The tube nut 38 is not a tight fit on the pipe 8. For most of its length the tube nut 38 has an internal bore diameter slightly greater than the external diameter of the pipe 8. Accurate co-axial location of the pipe 8 and nut 38 is essential only towards the nut to pipe end seal 34, 40 and pipe end to manifold cone seal 34, 32. In this region the bore of the nut more closely matches the pipe diameter so that as the threads 36, 42 are engaged the nut 38 may be turned without causing damage to the pipe 8. Thus, the interstitial space 52 between the internal bore of the tube nut 38 and the pipe 8 is open-ended at 54 in the region outside the outer engine casing 2.

The relative dimensions and different shapes of the widest part of the cone seat 32, the pipe end 34 and the nut end 40 create a small annular space 51 immediately behind the seal cone 32. The tube nut end 40 is provided with at least one, and preferably several small bleed holes 50 which, when the arrangement is assembled, provide communication between the annular space 51 and the interstitial space 52. Thus, in the event of a leak occurring at the junction of the pipe 8 with the manifold 12, that is at the seal seat 32,34, leaked fluid will accumulate in the space 51 and will find its way progressively into the interstitial space 52 appearing sooner or later at the open end 54. Any hot gas leakage through the tube nut to manifold threads 36, 42 will tend to pressurise the space 51 forcing leaked oil through the bleed holes 50 and into the interstitial space 52 to the open end 54.

In the example described above the region of a gas turbine engine external to the outer engine casing 2 is deemed a “safe” zone. Fluid conducted into this region is less likely to ignite due to the absence of ignition sources. To all practical intents and purposes and in this context the presence of leaked fluid at the open end of the tube nut should not represent an immediate hazard and should be observed during maintenance actions. Remedial action can then be taken.

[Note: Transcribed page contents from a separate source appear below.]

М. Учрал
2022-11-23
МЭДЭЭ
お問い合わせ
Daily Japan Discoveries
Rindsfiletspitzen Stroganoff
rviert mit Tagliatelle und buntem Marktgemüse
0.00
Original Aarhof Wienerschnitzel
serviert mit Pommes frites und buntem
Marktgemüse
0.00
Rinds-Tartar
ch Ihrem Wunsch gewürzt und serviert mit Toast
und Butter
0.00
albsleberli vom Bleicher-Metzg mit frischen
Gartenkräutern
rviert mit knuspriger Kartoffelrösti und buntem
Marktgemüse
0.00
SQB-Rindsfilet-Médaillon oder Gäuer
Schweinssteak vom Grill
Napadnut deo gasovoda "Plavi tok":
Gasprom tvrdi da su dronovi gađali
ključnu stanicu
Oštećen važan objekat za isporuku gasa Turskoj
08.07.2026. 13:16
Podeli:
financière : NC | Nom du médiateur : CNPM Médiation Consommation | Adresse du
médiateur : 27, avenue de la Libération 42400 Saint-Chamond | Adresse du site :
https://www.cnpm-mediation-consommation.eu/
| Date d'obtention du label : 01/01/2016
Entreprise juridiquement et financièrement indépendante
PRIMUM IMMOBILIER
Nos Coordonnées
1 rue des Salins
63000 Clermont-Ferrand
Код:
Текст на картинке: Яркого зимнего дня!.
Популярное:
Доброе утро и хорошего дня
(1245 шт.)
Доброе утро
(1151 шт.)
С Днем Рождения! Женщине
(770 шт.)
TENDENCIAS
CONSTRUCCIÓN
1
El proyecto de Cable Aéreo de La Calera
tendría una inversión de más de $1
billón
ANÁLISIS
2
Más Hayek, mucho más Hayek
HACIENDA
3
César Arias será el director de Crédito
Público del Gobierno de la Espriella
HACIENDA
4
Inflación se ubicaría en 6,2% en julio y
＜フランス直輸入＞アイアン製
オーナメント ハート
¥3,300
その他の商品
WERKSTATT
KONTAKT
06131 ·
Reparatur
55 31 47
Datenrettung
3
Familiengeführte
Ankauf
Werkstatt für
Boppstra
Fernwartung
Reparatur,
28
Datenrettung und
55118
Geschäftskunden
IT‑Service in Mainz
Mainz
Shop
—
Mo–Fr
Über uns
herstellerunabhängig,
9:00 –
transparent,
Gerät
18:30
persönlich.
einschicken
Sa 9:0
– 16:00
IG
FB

As previously mentioned the invention may be found useful in other applications where it is wished to avoid a fluid leaked from a connection, joint, union or the like in an inaccessible position finding its way into a surrounding zone or region. Such a situation may be avoided by use of the secondary containment system according to the invention where in the first instance immediate contamination is averted and in the second instance an indication of the leak is provided by conducting leaked fluid to a more easily observed location.

Claims

1. A pipe assembly comprising a fluid pipe which extends through an outer containment member the outer containment member defining an interstitial space around the pipe characterised in that one end of the containment member is adapted to engage with a union member and urges an end of the pipe into sealing engagement with a seal surface in the union member, the containment member having at least one aperture to provide fluid communication between a region adjacent the seal surface in the union member and the interstitial space between the pipe and the containment member, so that in the event of a fluid leak occurring at the seal surface the leaking fluid passes through the aperture into the interstitial space and is directed through the interstitial space away from the union member.

2. A pipe assembly as claimed in claim 1 wherein the outer containment member has a threaded region which engages with a threaded portion on the union member to urge the end of the pipe into sealing contact with the seal surface in the union member.

3. A pipe assembly as claimed in claim 2 wherein the outer containment member is a tube nut.

4. A pipe assembly as claimed in claim 1 wherein the seal surface is generally conical and engages with a corresponding shaped surface at the end of the pipe.

5. A pipe assembly as claimed in claim 1 wherein the end of the pipe adjacent to seal surface has an enlarged region with which the outer containment member engages to urge the end of the pipe into sealing engagement with the seal surface in the union member.

6. A pipe assembly as claimed in claim 5 wherein the enlarged region is an annular shoulder adjacent to the conical at the end of the pipe.

7. A pipe assembly as claimed in claim 1 wherein a ring seal is provided to seal the pipe assembly to a structure which in operation the pipe assembly passes thorough.